#### TEXT BLOCK:
+ + +

Yemeni culture has become increasingly divided by civil war. But it retains qualities that hold the promise of reconciliation, if only the war were to stop.
On March 26, 2015, a coalition of Arab countries led by Saudi Arabia, with support from the United States and Great Britain, began a bombing campaign in Yemen. It was meant to stop the rebel movement taking over the country.
One thousand days later — with 10,000 people dead from the fighting, close to a million infected with cholera, and 7 million at risk of acute famine — the war shows no sign of stopping.
"Everybody is just struggling really to get by these days," says reporter Iona Craig. The war has destroyed infrastructure and crippled the economy. The public sector, the country's largest employer, has essentially been shut down, with teachers, doctors and civil servants of all kinds going unpaid since fall 2016. "Even if they're going to work," says Craig, "they're not getting paid."
Daily bombing by the Saudi-led coalition in the rebel-controlled north is matched by protracted turf battles involving not only the Houthi rebels and pro-government forces but also local militias and fighters loyal to ISIS and al-Qaeda.
Craig, an independent journalist who lived in Yemen before the war, has reported from many parts of the country throughout the fighting. She says she's especially troubled by the way Yemenis have adapted psychologically to unrelenting war.
"It's almost become normalized, this kind of level of violence," she says. "And everybody is exhausted with it whether they're in the north or in the south."
"After 1,000 days of war, I feel scared of how I got used to it," says Suha al-Mujaheed, a humanitarian worker in Taiz, one of the front lines of the civil war. "I feel normal about sounds of explosions and the view of destruction. I sometimes forget that the rest of the world is living a different life."
Mujaheed, like many young Yemenis, saw her life interrupted in late 2014 when the Houthis, a religious militant group supported by military loyal to former President Ali Abdullah Saleh, began their assault on Taiz, Yemen's cultural capital. "Houthi war prevented me from completing my education normally," says Mujaheed. "I was finishing my third year of university when the war started, and because of the siege on Taiz city, I am still struggling to finish the last year."
In the coalition-controlled port city of Aden, southern activist Nadeem Salmeen says that food is available in shops, but inflation means Adenis are not able to buy much. Except for bread, which is subsidized by the government, a typical southern meal is out of reach. "For example," says Salmeen, "milk, meat and basmati rice are too costly even though they are our most important purchase in Aden."

+ + +

#### INFORMATION PROVIDED:
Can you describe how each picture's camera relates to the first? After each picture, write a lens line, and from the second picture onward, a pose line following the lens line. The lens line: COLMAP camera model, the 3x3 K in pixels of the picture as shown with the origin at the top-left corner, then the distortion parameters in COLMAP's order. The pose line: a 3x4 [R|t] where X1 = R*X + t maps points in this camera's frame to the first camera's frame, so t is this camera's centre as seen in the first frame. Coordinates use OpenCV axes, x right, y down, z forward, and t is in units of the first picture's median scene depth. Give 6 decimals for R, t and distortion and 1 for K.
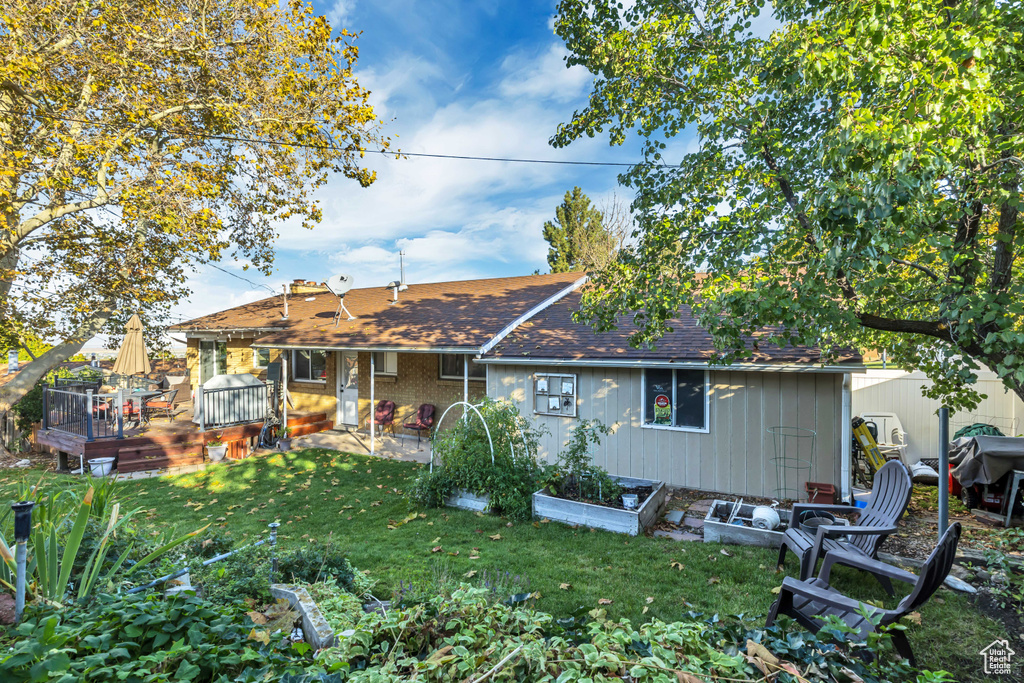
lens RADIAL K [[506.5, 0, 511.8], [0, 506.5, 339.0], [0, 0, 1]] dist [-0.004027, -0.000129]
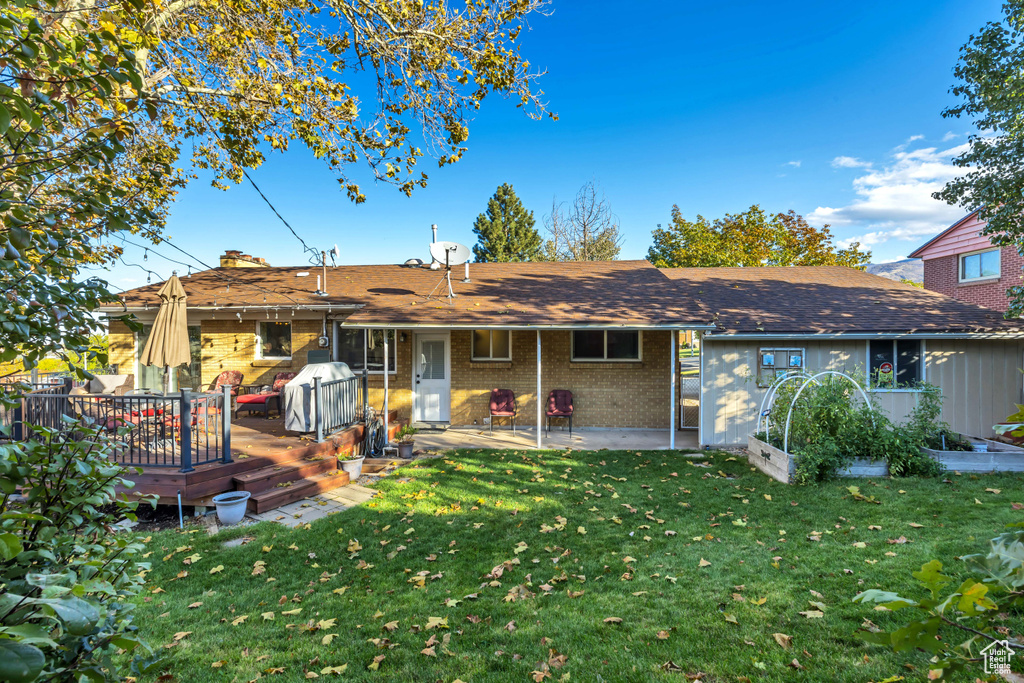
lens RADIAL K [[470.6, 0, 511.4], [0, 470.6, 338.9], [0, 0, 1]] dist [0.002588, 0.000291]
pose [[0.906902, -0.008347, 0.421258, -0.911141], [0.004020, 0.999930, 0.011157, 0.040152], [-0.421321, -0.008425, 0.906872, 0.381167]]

+ + +

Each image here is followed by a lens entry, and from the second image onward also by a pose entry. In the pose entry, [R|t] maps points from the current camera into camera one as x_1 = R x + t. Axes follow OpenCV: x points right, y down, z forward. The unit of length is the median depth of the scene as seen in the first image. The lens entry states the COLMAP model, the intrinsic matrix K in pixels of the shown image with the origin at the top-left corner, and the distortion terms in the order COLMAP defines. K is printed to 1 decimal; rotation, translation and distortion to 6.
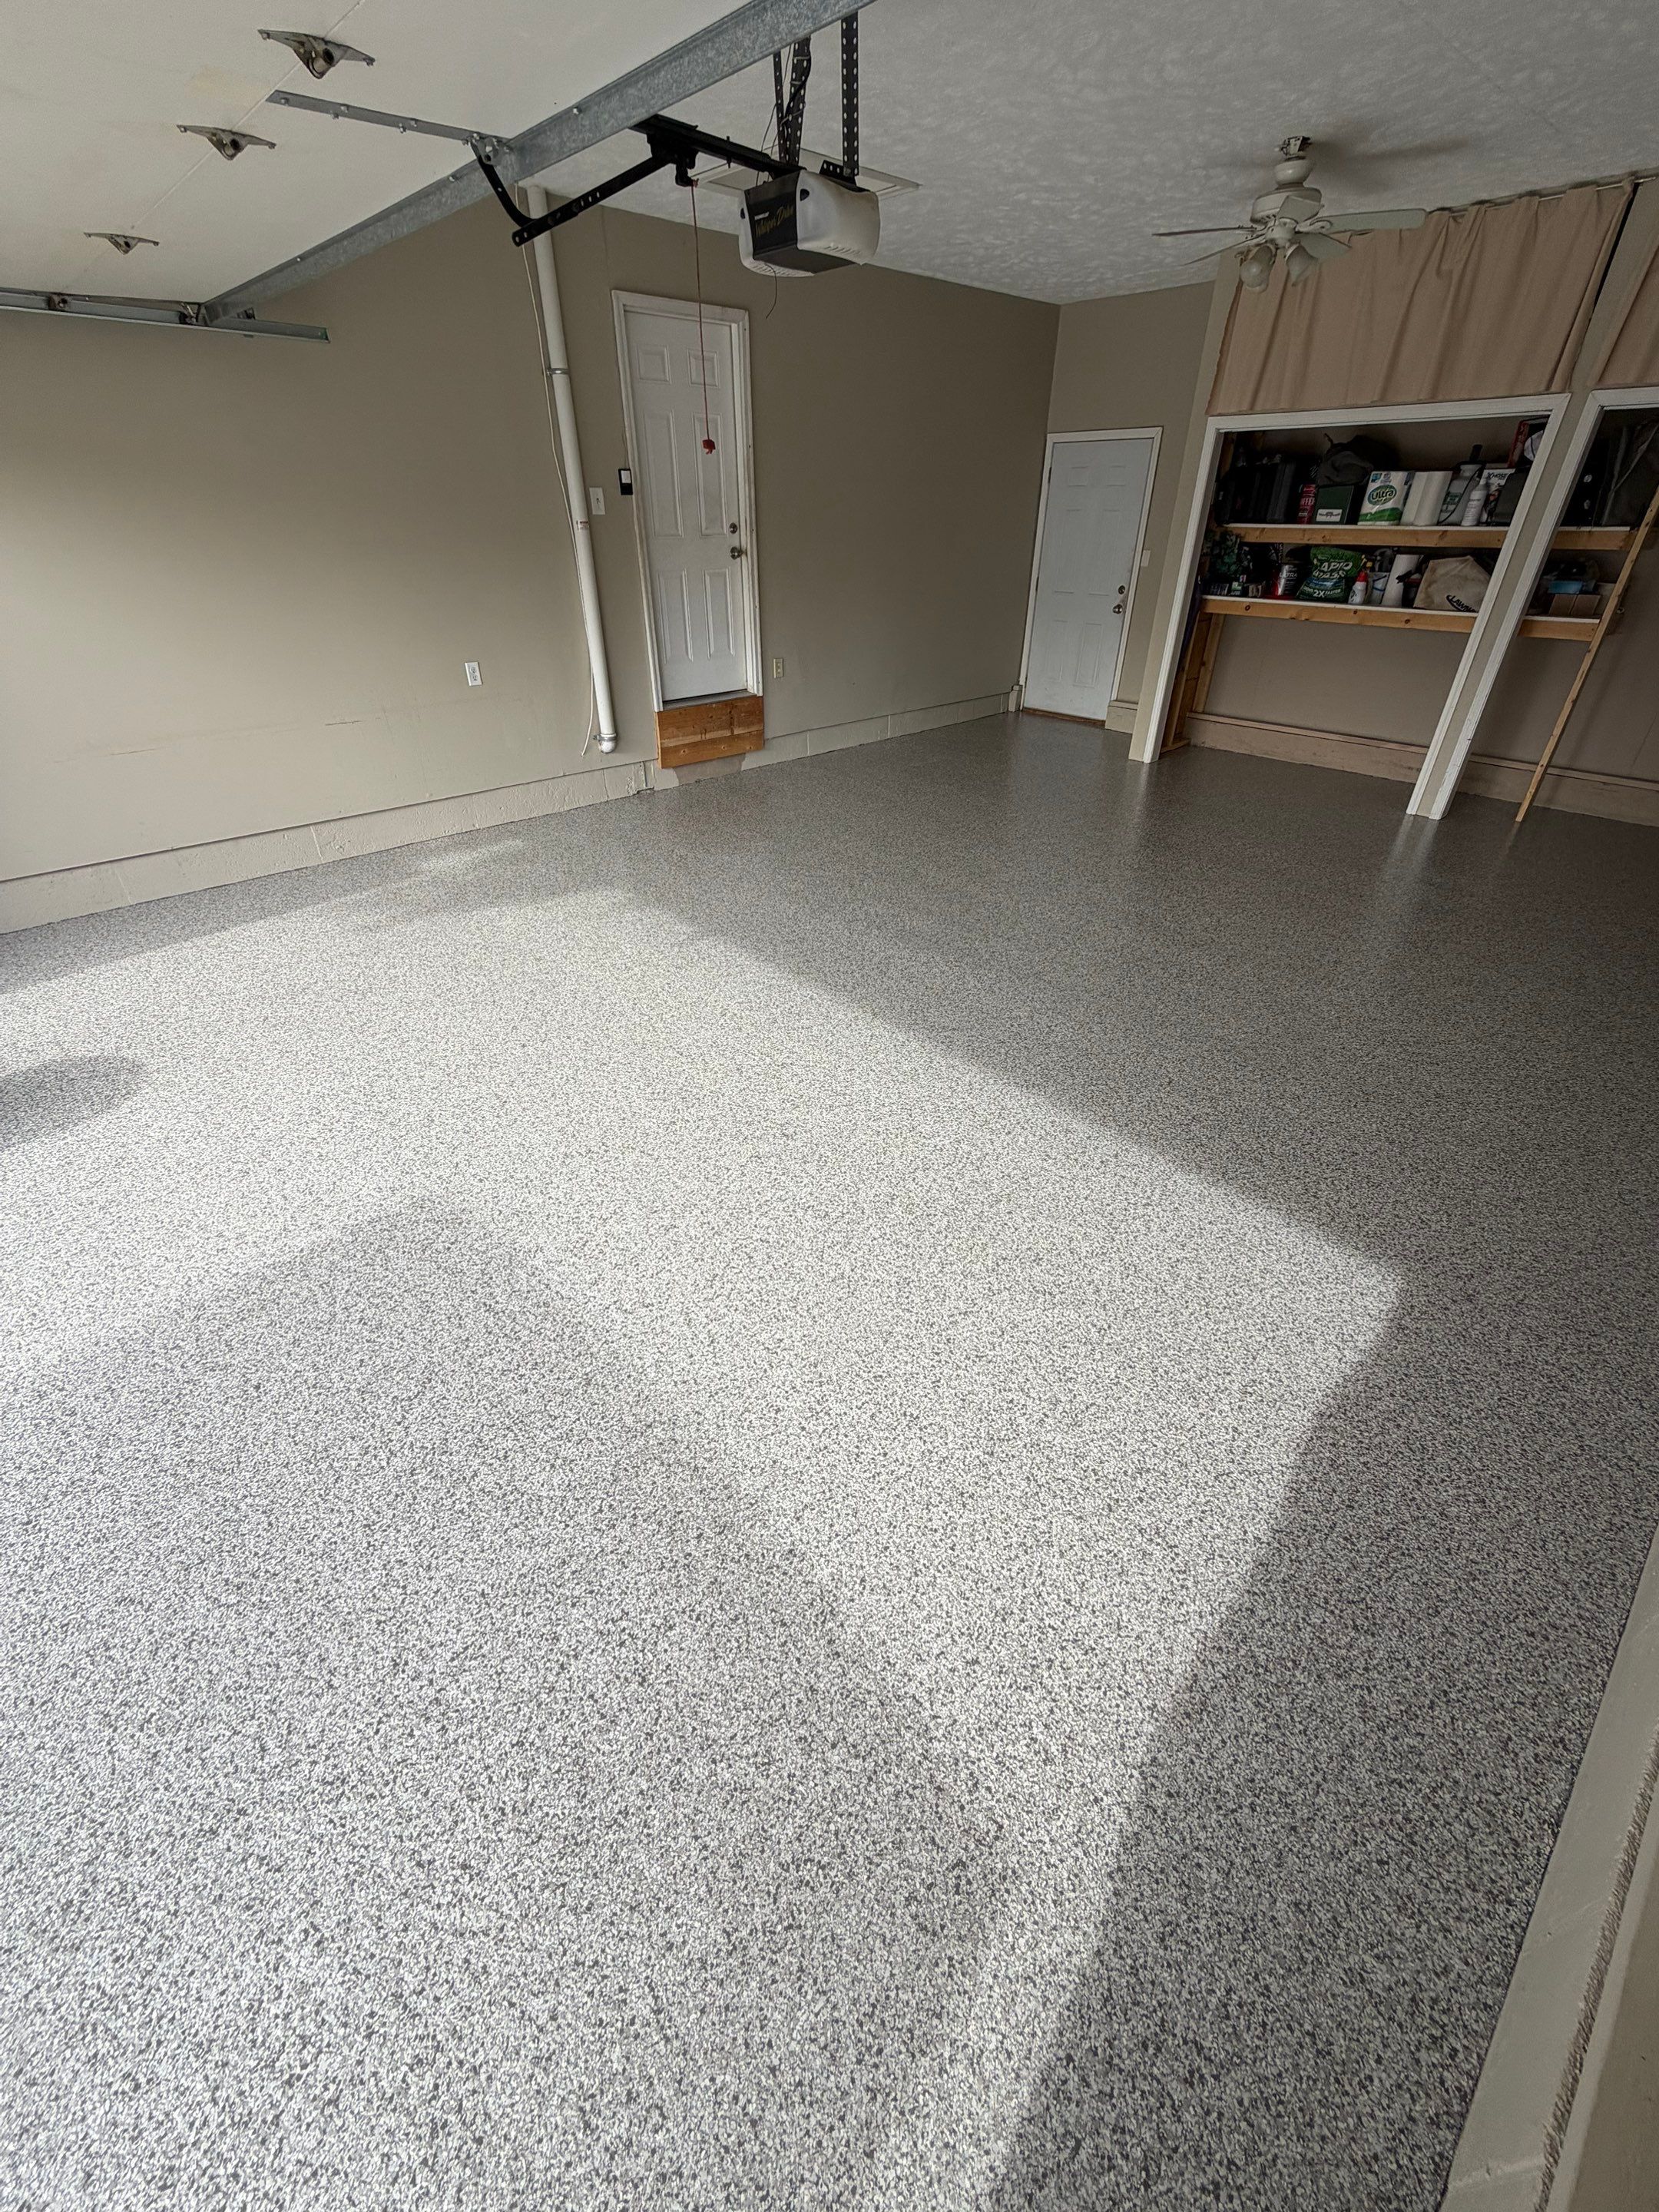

+ + +

#### WHAT YOU HAVE TO DO:
Extract the passage of the Yemen war text from "Craig, an independent" to "to unrelenting war.", copying it word for word.

#### ANSWER TO THIS TASK:
Craig, an independent journalist who lived in Yemen before the war, has reported from many parts of the country throughout the fighting. She says she's especially troubled by the way Yemenis have adapted psychologically to unrelenting war.